Вдвоем они пошли вдоль реки, оставив за спиной спящих у костра. Вскоре стали очевидны произошедшие в Миляге многочисленные перемены. Во-первых, конечно, он толком не знал, кто он такой, но были и другие изменения, имевшие, как почувствовал Клем, еще более глубокую природу. Речь его стала простой, равно как и выражение лица, которое было попеременно то встревоженным, то безмятежным. Что-то от того Миляги, которого знали они с Тэйлором, исчезло — возможно, навсегда. Но что-то готовилось занять пустующее место, и Клем почувствовал желание быть рядом с этим новым хрупким «я», чтобы охранять его от опасностей.

— Это ты написал картины? — спросил он.

— Да, вместе с моим другом Понедельником, — сказал Миляга. — Мы работали на равных.
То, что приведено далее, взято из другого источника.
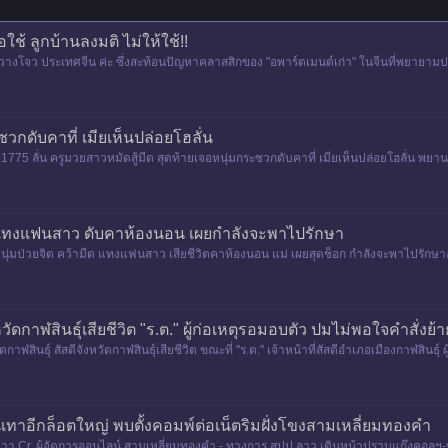
ใช้ ลูกบ้านลงมติ ไม่ให้ใช้!!
งกวางโจว ประเทศจีน ค่ะ ซึ่งสะท้อนปัญหาคลาสสิกของ "อพาร์ตเมนต์เก่า" ในจีนที่พยายามปรับป
วกดับคาที่ เมียเห็นปล่อยโฮลั่น
75 ลั่น ครูมวยสาวหมัดสู้มีด สุดท้ายเจอหนุ่มกระซวกดับคาที่ เมียเห็นปล่อยโฮลั่น พยานเ
ิต แทงแฟนสาว ดับคาห้องนอน เผยกำลังจะพาไปรักษา
ุ่มป่วยจิต คว้ามีด แทงแฟนสาว เสียชีวิตคาห้องนอน แม่ เผยสุดช็อก กำลังจะพาไปรักษาอาก
งหวัดกาฬสินธุ์เสียชีวิต "ร.ต." ผู้ก่อเหตุรอมอบตัว ปมไม่พอใจคำสั่งย้า
ฬสินธุ์ สัสดีจังหวัดกาฬสินธุ์เสียชีวิต ขณะที่ "ร.ต." เจ้าหน้าที่สัสดีอำเภอเมืองกาฬสินธุ์
เทาอีกล็อตใหญ่ พบตั้งคอมพ์ต่อเน็ตริมฝั่งโขงสามเหลี่ยมทองคำ
าาา Cr. ผู้จัดการออนไลน์ สามเหลี่ยมทองคำ - ทางการ สปป.ลาว เดินหน้าปราบแก๊งคอล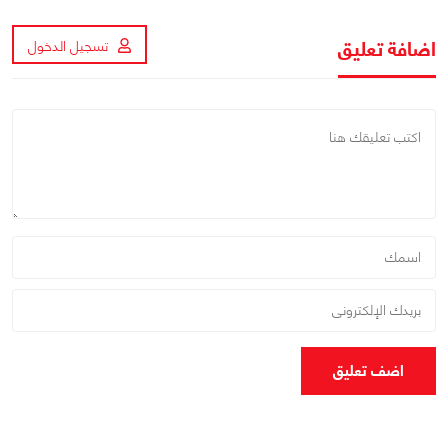
اضافة تعليق
تسجيل الدخول
اضف تعليق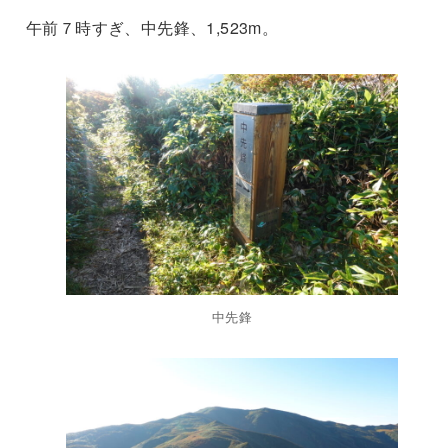
午前７時すぎ、中先鋒、1,523m。
中先鋒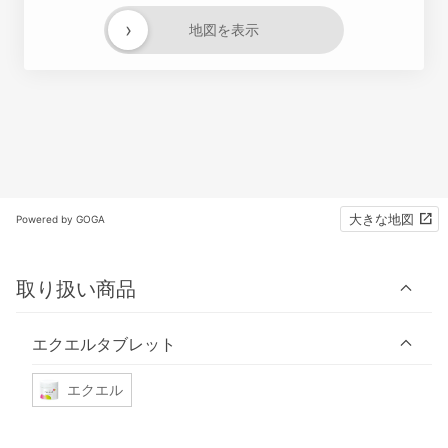
›
地図を表示
大きな地図
Powered by GOGA
取り扱い商品
エクエルタブレット
エクエル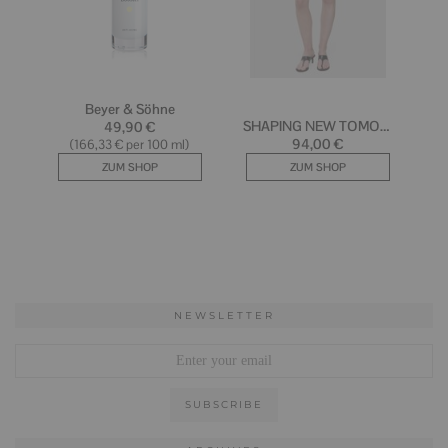
NEWSLETTER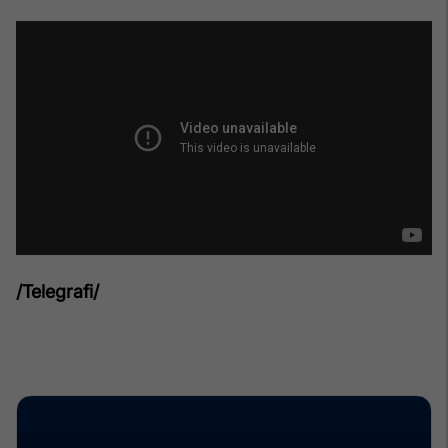
/Telegrafi/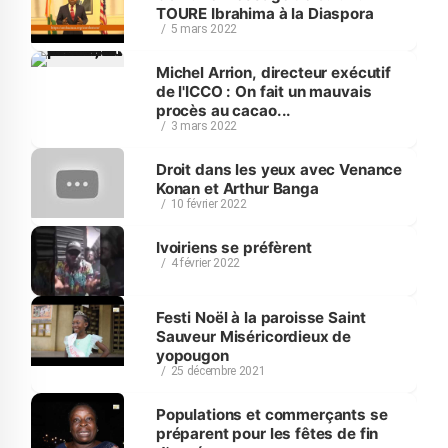
TOURE Ibrahima à la Diaspora
5 mars 2022
Michel Arrion, directeur exécutif
de l'ICCO : On fait un mauvais
procès au cacao...
3 mars 2022
Droit dans les yeux avec Venance
Konan et Arthur Banga
10 février 2022
Ivoiriens se préfèrent
4 février 2022
Festi Noël à la paroisse Saint
Sauveur Miséricordieux de
yopougon
25 décembre 2021
Populations et commerçants se
préparent pour les fêtes de fin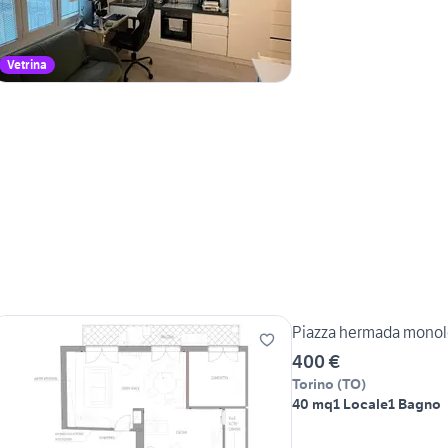
Vetrina
Piazza hermada monolo
400 €
Torino
(
TO
)
40 mq
1 Locale
1 Bagno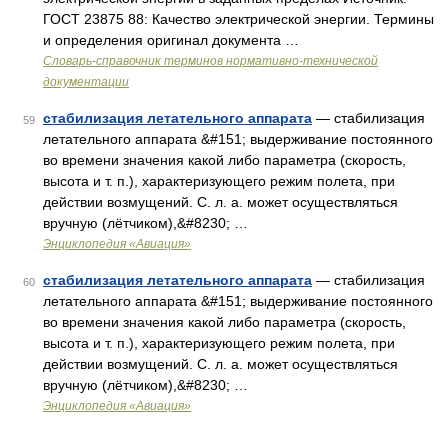
ГОСТ 23875 88: Качество электрической энергии. Термины
и определения оригинал документа …
Словарь-справочник терминов нормативно-технической
документации
стабилизация летательного аппарата
— стабилизация
59
летательного аппарата &#151; выдерживание постоянного
во времени значения какой либо параметра (скорость,
высота и т. п.), характеризующего режим полета, при
действии возмущений. С. л. а. может осуществляться
вручную (лётчиком),&#8230; …
Энциклопедия «Авиация»
стабилизация летательного аппарата
— стабилизация
60
летательного аппарата &#151; выдерживание постоянного
во времени значения какой либо параметра (скорость,
высота и т. п.), характеризующего режим полета, при
действии возмущений. С. л. а. может осуществляться
вручную (лётчиком),&#8230; …
Энциклопедия «Авиация»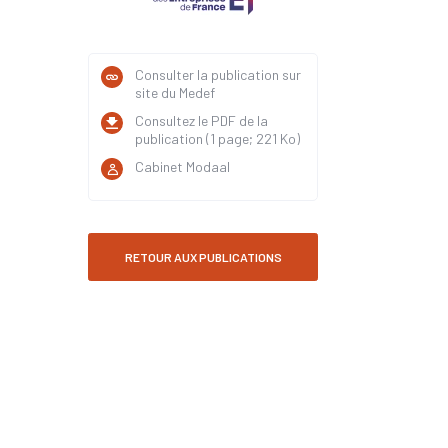
Consulter la publication sur
site du Medef
Consultez le PDF de la
publication (1 page; 221 Ko)
Cabinet Modaal
RETOUR AUX PUBLICATIONS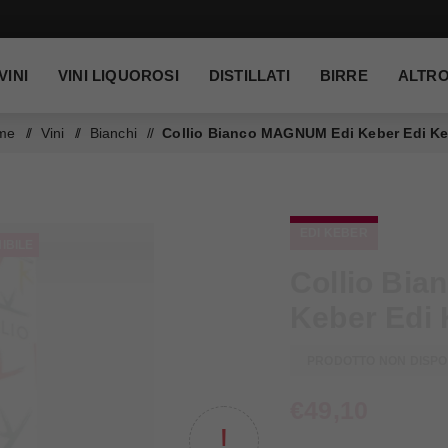
VINI
VINI LIQUOROSI
DISTILLATI
BIRRE
ALTR
me
/
Vini
/
Bianchi
/
Collio Bianco MAGNUM Edi Keber Edi K
EDI KEBER
IBILE
Collio Bi
Keber Edi 
PRODOTTO NON DISPO
€49,10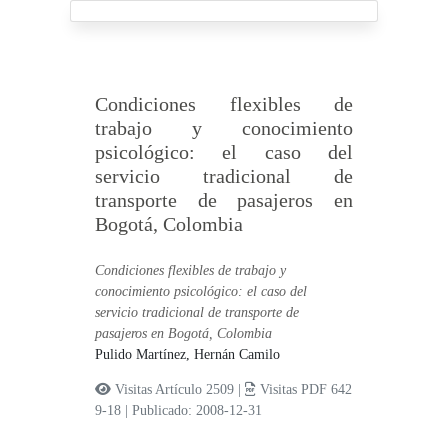
Condiciones flexibles de
trabajo y conocimiento
psicológico: el caso del
servicio tradicional de
transporte de pasajeros en
Bogotá, Colombia
Condiciones flexibles de trabajo y
conocimiento psicológico: el caso del
servicio tradicional de transporte de
pasajeros en Bogotá, Colombia
Pulido Martínez, Hernán Camilo
Visitas Artículo 2509 |
Visitas PDF 642
9-18
|
Publicado: 2008-12-31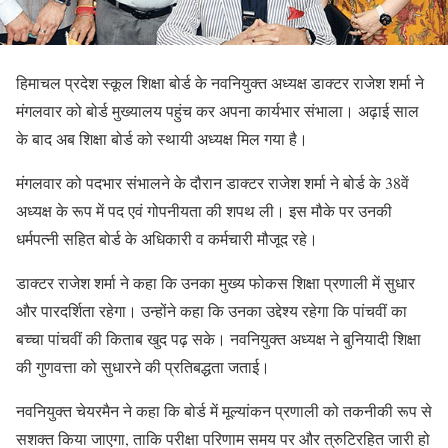
हिमाचल प्रदेश स्कूल शिक्षा बोर्ड के नवनियुक्त अध्यक्ष डाक्टर राजेश शर्मा ने
मंगलवार को बोर्ड मुख्यालय पहुंच कर अपना कार्यभार संभाला। अढ़ाई साल
के बाद अब शिक्षा बोर्ड को स्थायी अध्यक्ष मिल गया है।
मंगलवार को पदभार संभालने के दौरान डाक्टर राजेश शर्मा ने बोर्ड के 38वें
अध्यक्ष के रूप में पद एवं गोपनीयता की शपथ ली। इस मौके पर उनकी
धर्मपत्नी सहित बोर्ड के अधिकारी व कर्मचारी मौजूद रहे।
डाक्टर राजेश शर्मा ने कहा कि उनका मुख्य फोकस शिक्षा प्रणाली में सुधार
और पारदर्शिता रहेगा। उन्होंने कहा कि उनका उद्देश्य रहेगा कि पांचवीं का
बच्चा पांचवीं की किताब खुद पढ़ सके। नवनियुक्त अध्यक्ष ने बुनियादी शिक्षा
की गुणवत्ता को सुधारने की प्रतिबद्धता जताई।
नवनियुक्त चेयरमैन ने कहा कि बोर्ड में मूल्यांकन प्रणाली को तकनीकी रूप से
सशक्त किया जाएगा, ताकि परीक्षा परिणाम समय पर और त्रुटिरहित जारी हो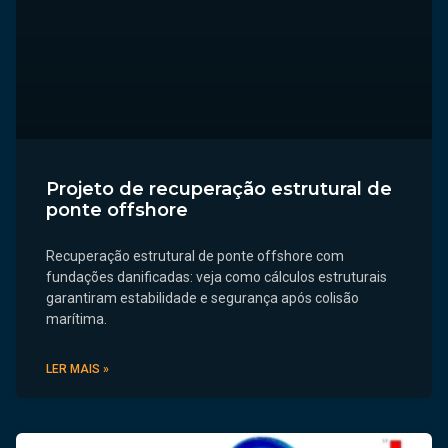
Projeto de recuperação estrutural de
ponte offshore
Recuperação estrutural de ponte offshore com
fundações danificadas: veja como cálculos estruturais
garantiram estabilidade e segurança após colisão
marítima.
LER MAIS »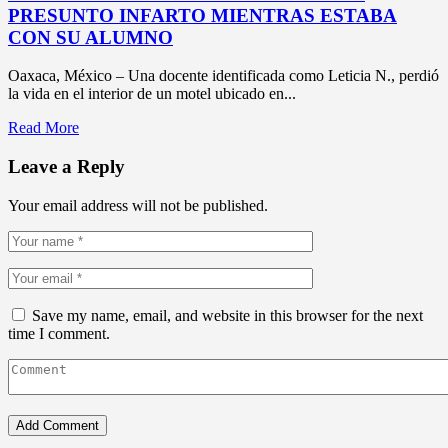
PRESUNTO INFARTO MIENTRAS ESTABA
CON SU ALUMNO
Oaxaca, México – Una docente identificada como Leticia N., perdió
la vida en el interior de un motel ubicado en...
Read More
Leave a Reply
Your email address will not be published.
Save my name, email, and website in this browser for the next
time I comment.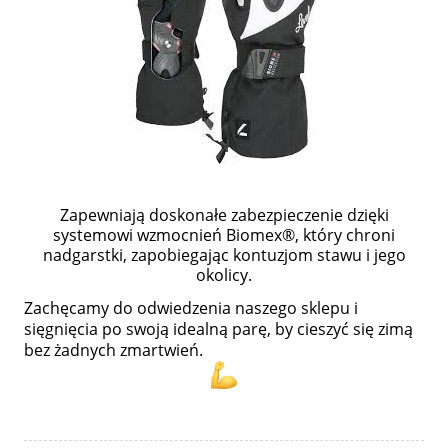
Zapewniają doskonałe zabezpieczenie dzięki
systemowi wzmocnień Biomex®, który chroni
nadgarstki, zapobiegając kontuzjom stawu i jego
okolicy.
Zachęcamy do odwiedzenia naszego sklepu i
sięgnięcia po swoją idealną parę, by cieszyć się zimą
bez żadnych zmartwień.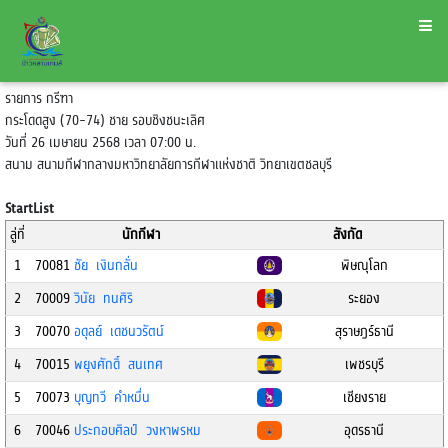
รายการ กรีฑา
กระโดดสูง (70-74) ชาย รอบชิงชนะเลิศ
วันที่ 26 เมษายน 2568 เวลา 07:00 น.
สนาม สนามกีฬากลางมหาวิทยาลัยการกีฬาแห่งชาติ วิทยาเขตชลบุรี
StartList
ลู่ที่
นักกีฬา
สังกัด
1
70081
ชัย เงินกลั่น
พิษณุโลก
2
70009
วินัย ทนศิริ
ระยอง
3
70070
อดุลย์ เดชนวรัตน์
สุราษฎร์ธานี
4
70015
พยุงศักดิ์ สนเทศ
เพชรบุรี
5
70073
บุญทวี คำหมื่น
เชียงราย
6
70046
ประกอบศิลป์ วงหาพรหม
อุดรธานี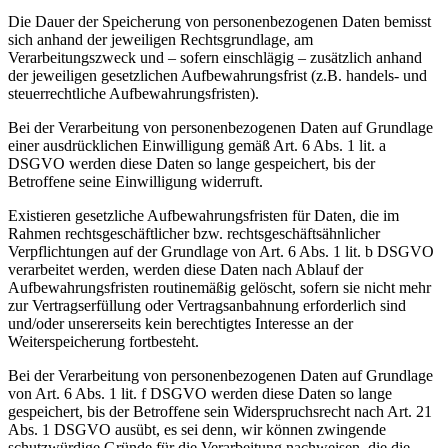
Die Dauer der Speicherung von personenbezogenen Daten bemisst
sich anhand der jeweiligen Rechtsgrundlage, am
Verarbeitungszweck und – sofern einschlägig – zusätzlich anhand
der jeweiligen gesetzlichen Aufbewahrungsfrist (z.B. handels- und
steuerrechtliche Aufbewahrungsfristen).
Bei der Verarbeitung von personenbezogenen Daten auf Grundlage
einer ausdrücklichen Einwilligung gemäß Art. 6 Abs. 1 lit. a
DSGVO werden diese Daten so lange gespeichert, bis der
Betroffene seine Einwilligung widerruft.
Existieren gesetzliche Aufbewahrungsfristen für Daten, die im
Rahmen rechtsgeschäftlicher bzw. rechtsgeschäftsähnlicher
Verpflichtungen auf der Grundlage von Art. 6 Abs. 1 lit. b DSGVO
verarbeitet werden, werden diese Daten nach Ablauf der
Aufbewahrungsfristen routinemäßig gelöscht, sofern sie nicht mehr
zur Vertragserfüllung oder Vertragsanbahnung erforderlich sind
und/oder unsererseits kein berechtigtes Interesse an der
Weiterspeicherung fortbesteht.
Bei der Verarbeitung von personenbezogenen Daten auf Grundlage
von Art. 6 Abs. 1 lit. f DSGVO werden diese Daten so lange
gespeichert, bis der Betroffene sein Widerspruchsrecht nach Art. 21
Abs. 1 DSGVO ausübt, es sei denn, wir können zwingende
schutzwürdige Gründe für die Verarbeitung nachweisen, die die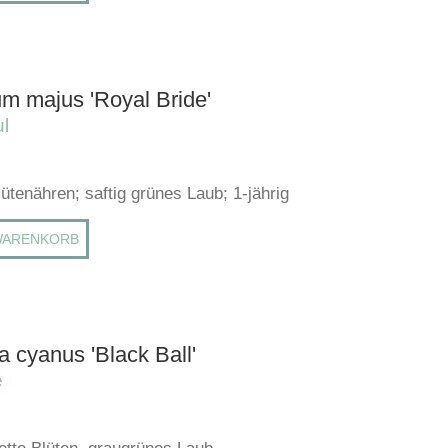
um majus 'Royal Bride'
l
ütenähren; saftig grünes Laub; 1-jährig
WARENKORB
 cyanus 'Black Ball'
e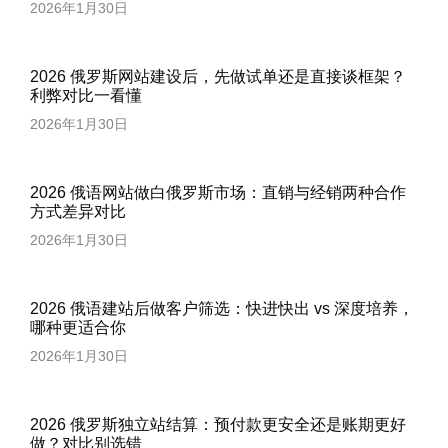
2026年1月30日
2026 俄罗斯网站建设后，先做试单还是直接谈框架？
利弊对比一看懂
2026年1月30日
2026 俄语网站做白俄罗斯市场：直销与经销两种合作
方式差异对比
2026年1月30日
2026 俄语建站后做客户筛选：快进快出 vs 深度培养，
哪种更适合你
2026年1月30日
2026 俄罗斯独立站结算：预付款更安全还是账期更好
做？对比别选错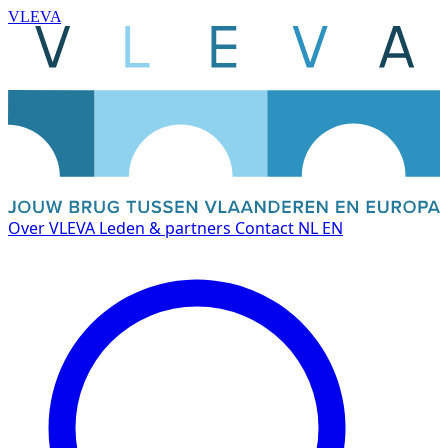
VLEVA
Over VLEVA
Leden & partners
Contact
NL
EN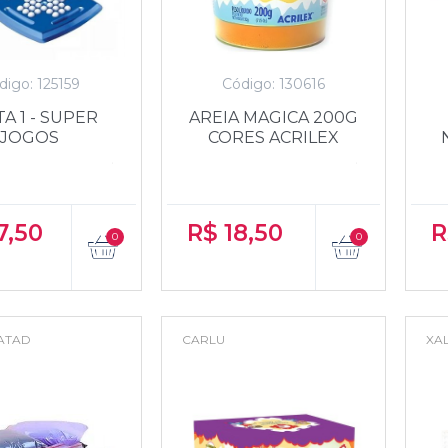
digo: 125159
Código: 130616
A 1 - SUPER
AREIA MAGICA 200G
JOGOS
CORES ACRILEX
7,50
R$
18,50
R
ATAD
CARLU
XA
— Я не помню, чтобы ты когда-нибудь рисовал что-то подобное.

— Это места, где я побывал, — сказал ему Миляга. — И люди, которых я знал. Они стали возвращаться ко мне, когда у меня появились краски. Но медленно, очень медленно. Еще так много у меня в голове… — Он поднес руку ко лбу, покрытому плохо зажившими ссадинами. — …и все это сбивает меня с толку, не дает сосредоточиться. Ты зовешь меня Милягой, но у меня есть и другие имена.

— Джон Захария?

— Это одно из них. А еще внутри меня есть человек по имени Джозеф Беллами, и человек по имени Майкл Моррисон, и человек по имени Олмот, и человек по имени Сар-тори. Кажется, что все они — это я, Клем. Но ведь так не бывает, а? Я спрашивал у Понедельника, и у Кэрол, и у Ирландца, и все они сказали, что у человека может быть два имени… ну три, но никак не десять.

— Может быть, ты прожил другие жизни и теперь вспоминаешь их?

— Если это так, то я не хочу больше вспоминать. Это слишком больно. Я никак не могу сосредоточиться. Я хочу быть одним человеком с одной жизнью. Я хочу знать, где мое начало и где конец, чтобы прекратилась эта чертова карусель.

— А что в ней такого плохого? — спросил Клем, искренне недоумевая, какой вред может принести обладание множеством жизней вместо одной.

— Потому что я боюсь, что этому никогда не наступит конец, — ответил Миляга. Он говорил спокойно и ровно, словно метафизик, достигший крутого обрыва и описывающий открывшуюся перед ним бездну людям, которые не смогли — или не захотели — пойти за ним следом. — Боюсь, я привязан ниточками ко всему остальному миру, — сказал он. — А это значит, что мне не выплыть. Я хочу быть этим человеком или тем человеком, но не всеми людьми сразу. Если я — каждый из людей, то я никто и ничто.

Он остановился и повернулся к Клему, положив руки ему на плечи.

— Кто я? — спросил он. — Скажи мне. Если любишь меня, скажи мне. Кто я?

— Ты — мой друг.

Конечно, этот ответ не был шедевром красноречия, но других у Клема просто не было. Миляга пристально вгляделся в лицо спутника И не сводил с; него глаз минуту или даже больше, словно прикидывая, сумеет ли эта аксиома перебороть ужас, таящийся у него в голове. И медленно, очень медленно, в уголках его рта зародилась улыбка, а в глазах заблестели слезы.

— Так ты видишь меня? — спросил он тихо.

— Разумеется, я тебя вижу.

— Я спрашиваю не про глаза, а про твое внутреннее зрение. Существую ли я в твоей голове?